[Opening Dataset excerpt section]

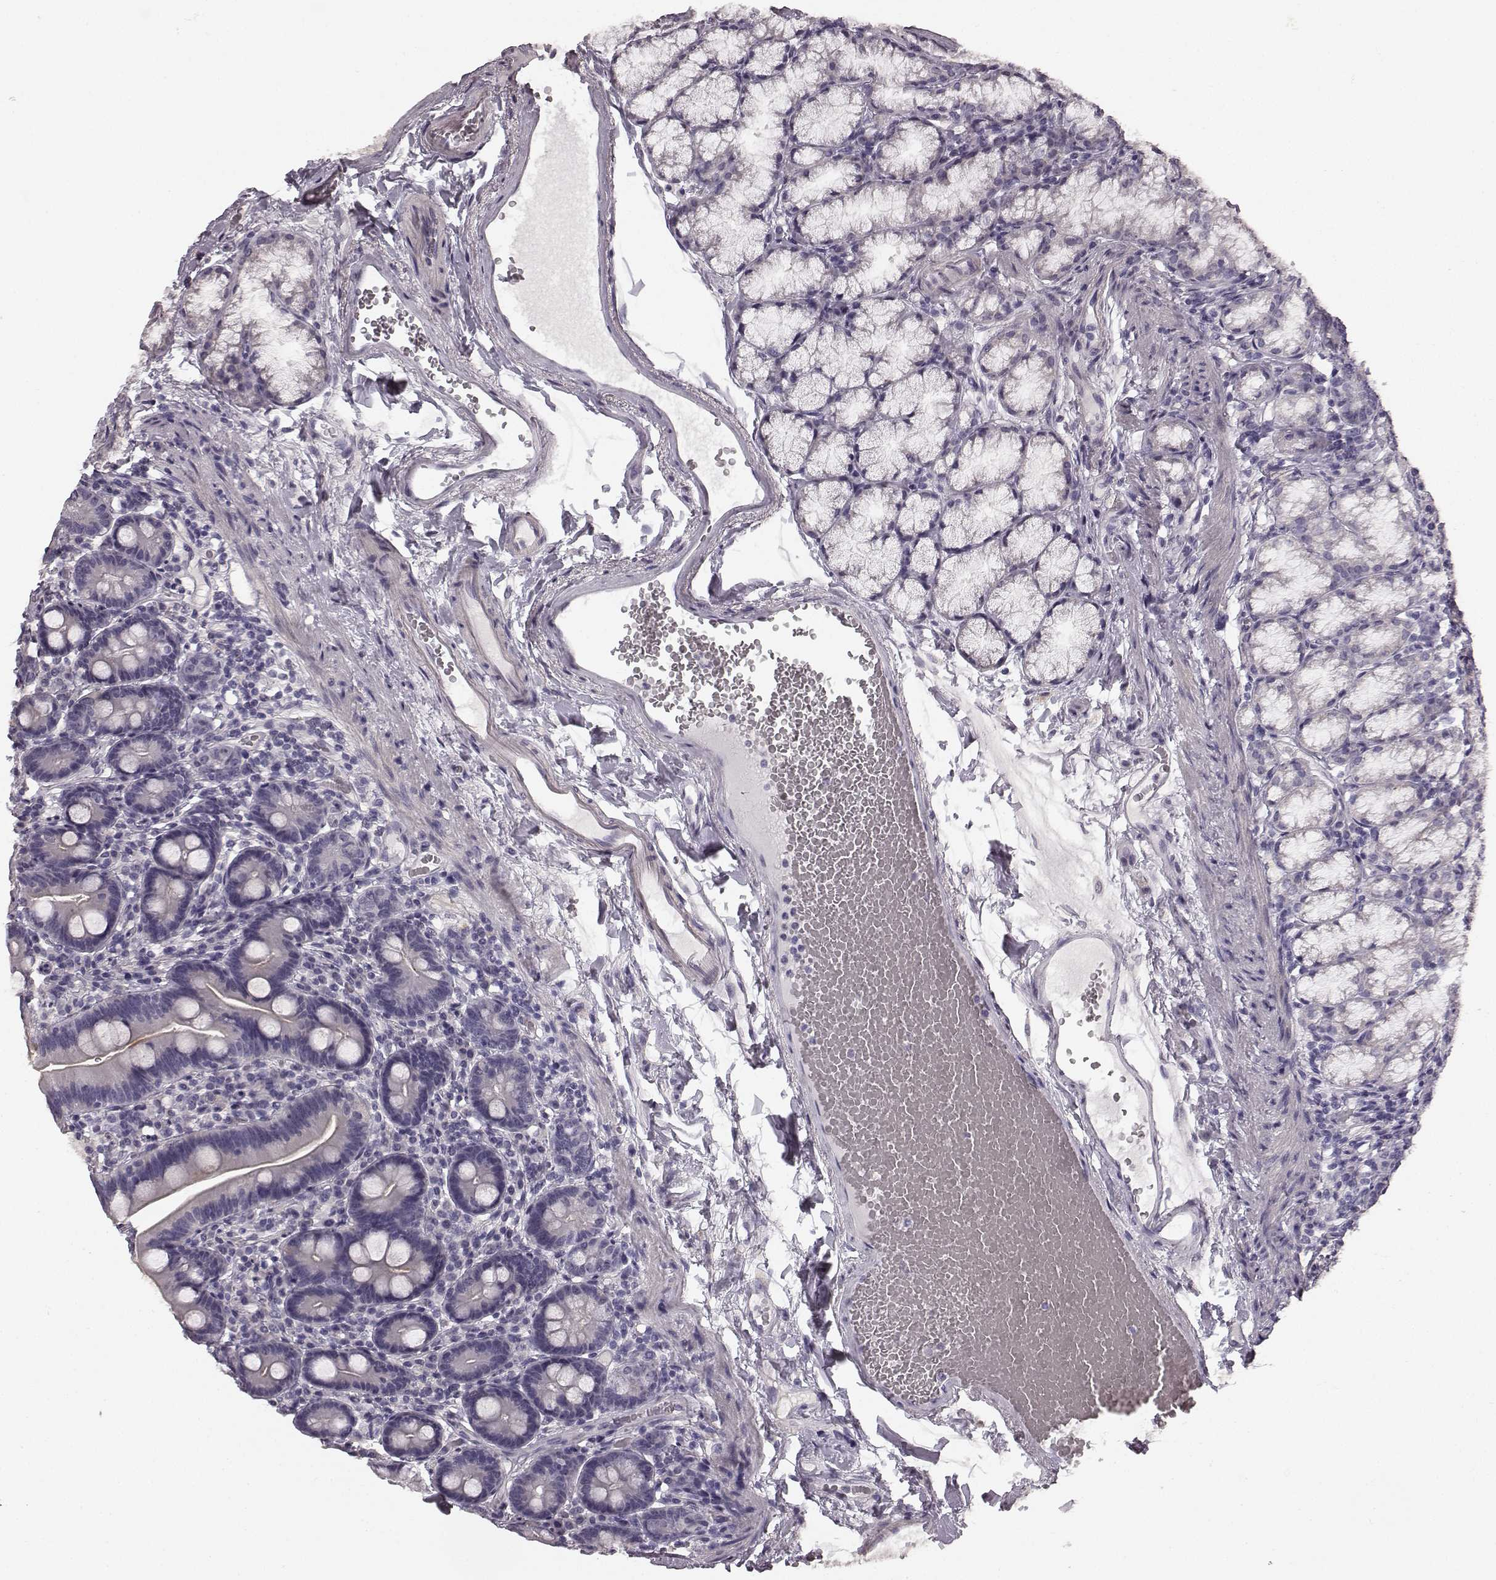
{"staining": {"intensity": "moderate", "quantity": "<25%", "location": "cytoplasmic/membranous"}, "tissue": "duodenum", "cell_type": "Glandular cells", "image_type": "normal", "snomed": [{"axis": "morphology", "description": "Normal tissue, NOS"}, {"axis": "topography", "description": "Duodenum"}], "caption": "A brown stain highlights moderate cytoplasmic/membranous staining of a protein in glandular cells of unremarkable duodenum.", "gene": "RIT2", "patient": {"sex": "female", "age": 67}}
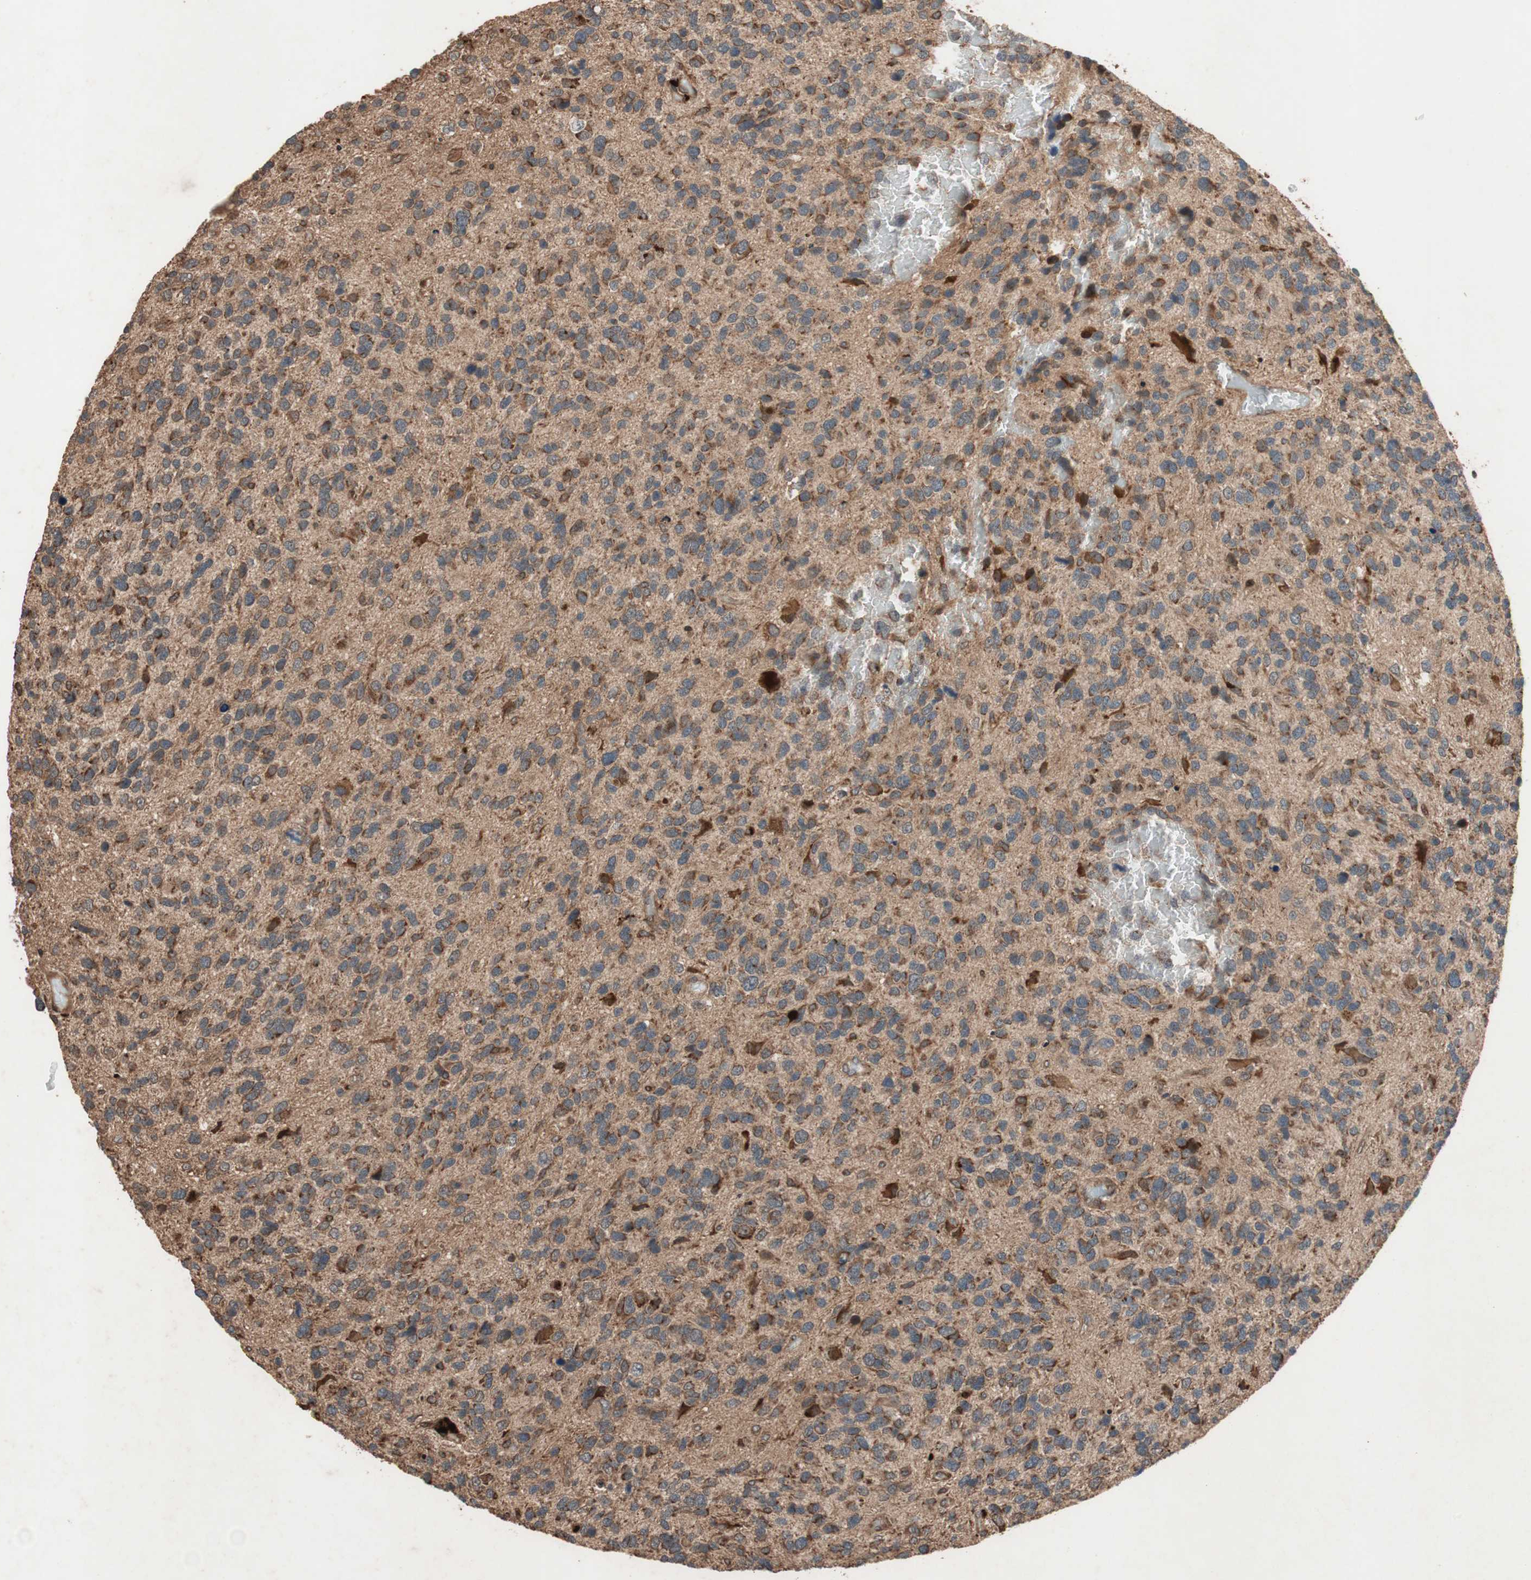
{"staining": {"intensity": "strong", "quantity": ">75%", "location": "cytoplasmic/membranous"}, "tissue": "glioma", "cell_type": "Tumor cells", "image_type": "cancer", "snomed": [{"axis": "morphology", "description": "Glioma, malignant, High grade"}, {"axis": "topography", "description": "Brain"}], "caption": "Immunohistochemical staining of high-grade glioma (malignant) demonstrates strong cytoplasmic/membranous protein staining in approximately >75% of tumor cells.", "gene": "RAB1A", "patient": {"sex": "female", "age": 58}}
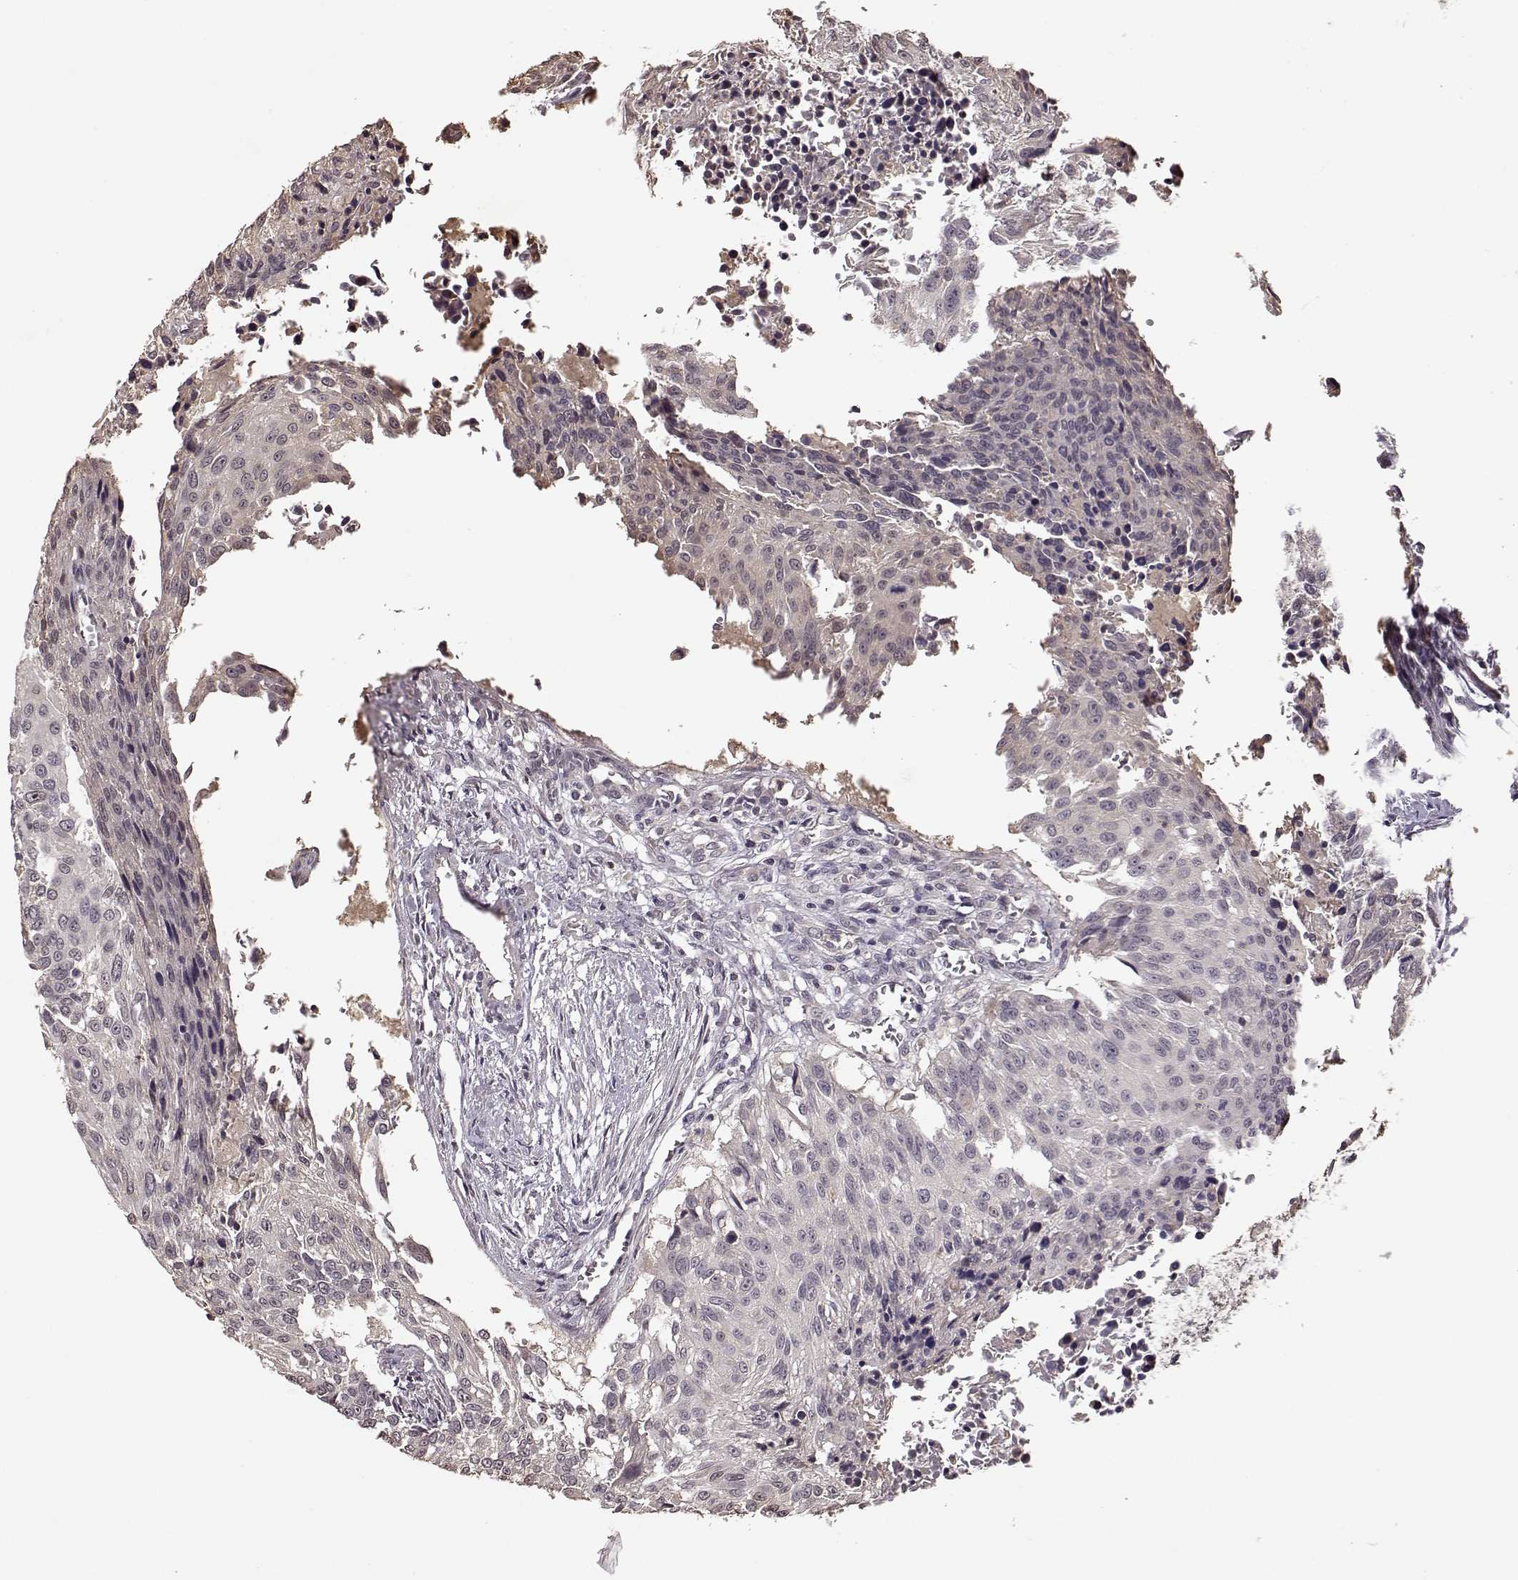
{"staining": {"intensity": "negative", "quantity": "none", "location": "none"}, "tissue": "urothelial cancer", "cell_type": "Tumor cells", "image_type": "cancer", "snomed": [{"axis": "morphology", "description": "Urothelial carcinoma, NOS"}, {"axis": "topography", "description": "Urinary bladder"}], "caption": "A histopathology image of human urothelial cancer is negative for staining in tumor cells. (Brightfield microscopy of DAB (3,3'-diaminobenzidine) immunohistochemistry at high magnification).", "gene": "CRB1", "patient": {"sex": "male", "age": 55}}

[Closing Dataset excerpt section]

Problem to work on: Once the pictures are set aside, repeat the data above exactly.

Written answer:
{"staining": {"intensity": "moderate", "quantity": "<25%", "location": "cytoplasmic/membranous"}, "tissue": "duodenum", "cell_type": "Glandular cells", "image_type": "normal", "snomed": [{"axis": "morphology", "description": "Normal tissue, NOS"}, {"axis": "topography", "description": "Duodenum"}], "caption": "A brown stain highlights moderate cytoplasmic/membranous staining of a protein in glandular cells of unremarkable duodenum.", "gene": "RIT2", "patient": {"sex": "female", "age": 67}}
{"staining": {"intensity": "strong", "quantity": ">75%", "location": "cytoplasmic/membranous"}, "tissue": "glioma", "cell_type": "Tumor cells", "image_type": "cancer", "snomed": [{"axis": "morphology", "description": "Glioma, malignant, High grade"}, {"axis": "topography", "description": "Brain"}], "caption": "Immunohistochemical staining of high-grade glioma (malignant) demonstrates strong cytoplasmic/membranous protein staining in approximately >75% of tumor cells.", "gene": "RAB1A", "patient": {"sex": "female", "age": 58}}
{"staining": {"intensity": "negative", "quantity": "none", "location": "none"}, "tissue": "urothelial cancer", "cell_type": "Tumor cells", "image_type": "cancer", "snomed": [{"axis": "morphology", "description": "Urothelial carcinoma, NOS"}, {"axis": "topography", "description": "Urinary bladder"}], "caption": "A histopathology image of human urothelial cancer is negative for staining in tumor cells. (Brightfield microscopy of DAB (3,3'-diaminobenzidine) immunohistochemistry at high magnification).", "gene": "CRB1", "patient": {"sex": "male", "age": 55}}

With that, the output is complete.